EXERCISE DIRECTIONS
Translate this sentence from the Stockyards zoning article into Spanish: "Zoning changes could come before the council as early as July 15."

PAGE EXCERPT
Minick addressed his concerns before the June council meeting. He didn't speak against the project, but rather at the pace it was pushed through to council and how it was structured.
"It's just pro-Stockyards, it's not anti-developer," Minick said.
The concern is over whether this particular project, or any other one in the future, will keep to the historic theme that has made the Stockyards the heart of Fort Worth tourism.
"It's really just doing the right thing in the Stockyards regardless of who's involved," he said.
As part of the approval from the council, it was decided zoning changes would be implemented to make sure that does indeed happen.
Thursday's public meeting worked to address and shape some of those changes, among them so-called "form based codes." The codes have been used elsewhere in the city, like the Camp Bowie District where they regulate the kinds of businesses that can operate on certain blocks and limits signage.
The zoning changes are something Minick and others are glad the council required, but now they want to see what they'll actually become.
"It will take a lot of heavy lifting by stakeholders here and the public and a lot of people for the right outcome," Minick said.
And while there's been difference of opinion on this project, both the city and Minick can agree on this.
"The most important thing now is for everybody who's interested, regardless if they're stakeholders here or anywhere, to come and be involved," he said.
Zoning changes could come before the council as early as July 15. However, the form-based codes could take months to develop.
No one from the city was available on Thursday, however, Mayor Betsy Price outlined the project on your city website blog earlier this month.

EXTRACTED ENTRIES
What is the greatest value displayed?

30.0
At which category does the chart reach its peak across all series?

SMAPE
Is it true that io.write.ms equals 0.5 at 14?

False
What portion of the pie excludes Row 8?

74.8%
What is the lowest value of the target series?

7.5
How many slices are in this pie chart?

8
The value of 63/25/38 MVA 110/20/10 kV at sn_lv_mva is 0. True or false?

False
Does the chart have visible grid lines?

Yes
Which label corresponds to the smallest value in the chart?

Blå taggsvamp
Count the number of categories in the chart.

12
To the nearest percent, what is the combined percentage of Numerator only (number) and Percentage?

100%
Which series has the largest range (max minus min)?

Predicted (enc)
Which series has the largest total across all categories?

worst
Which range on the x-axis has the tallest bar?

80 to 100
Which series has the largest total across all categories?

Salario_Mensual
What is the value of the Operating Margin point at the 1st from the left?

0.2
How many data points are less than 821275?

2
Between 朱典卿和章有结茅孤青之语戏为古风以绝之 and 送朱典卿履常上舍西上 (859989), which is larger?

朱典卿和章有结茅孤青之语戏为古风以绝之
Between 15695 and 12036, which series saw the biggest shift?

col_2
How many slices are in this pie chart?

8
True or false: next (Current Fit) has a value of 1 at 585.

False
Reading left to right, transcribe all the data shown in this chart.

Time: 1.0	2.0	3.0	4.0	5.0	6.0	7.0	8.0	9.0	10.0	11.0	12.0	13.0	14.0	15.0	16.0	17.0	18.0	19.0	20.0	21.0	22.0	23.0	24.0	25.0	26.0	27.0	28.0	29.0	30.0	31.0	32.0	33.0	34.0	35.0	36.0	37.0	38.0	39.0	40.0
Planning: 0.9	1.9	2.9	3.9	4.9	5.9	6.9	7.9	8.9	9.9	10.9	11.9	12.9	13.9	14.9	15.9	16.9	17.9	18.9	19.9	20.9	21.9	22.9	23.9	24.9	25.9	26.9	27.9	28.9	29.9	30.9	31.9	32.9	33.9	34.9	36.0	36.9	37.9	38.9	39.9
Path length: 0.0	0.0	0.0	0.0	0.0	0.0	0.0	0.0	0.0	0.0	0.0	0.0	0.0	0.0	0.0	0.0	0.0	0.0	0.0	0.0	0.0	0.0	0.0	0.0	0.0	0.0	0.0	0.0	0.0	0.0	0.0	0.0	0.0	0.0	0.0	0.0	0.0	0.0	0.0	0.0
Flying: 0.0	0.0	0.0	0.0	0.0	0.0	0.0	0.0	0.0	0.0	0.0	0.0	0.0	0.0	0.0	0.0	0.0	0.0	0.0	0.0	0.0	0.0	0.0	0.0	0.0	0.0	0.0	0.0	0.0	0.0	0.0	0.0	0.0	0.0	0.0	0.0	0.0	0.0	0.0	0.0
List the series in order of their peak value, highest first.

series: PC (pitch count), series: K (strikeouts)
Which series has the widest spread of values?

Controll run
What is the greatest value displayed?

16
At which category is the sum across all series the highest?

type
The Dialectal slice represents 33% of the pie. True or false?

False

RESULT FOR THIS EXERCISE
Los cambios de zonificación podrían presentarse ante el concejo ya el 15 de julio.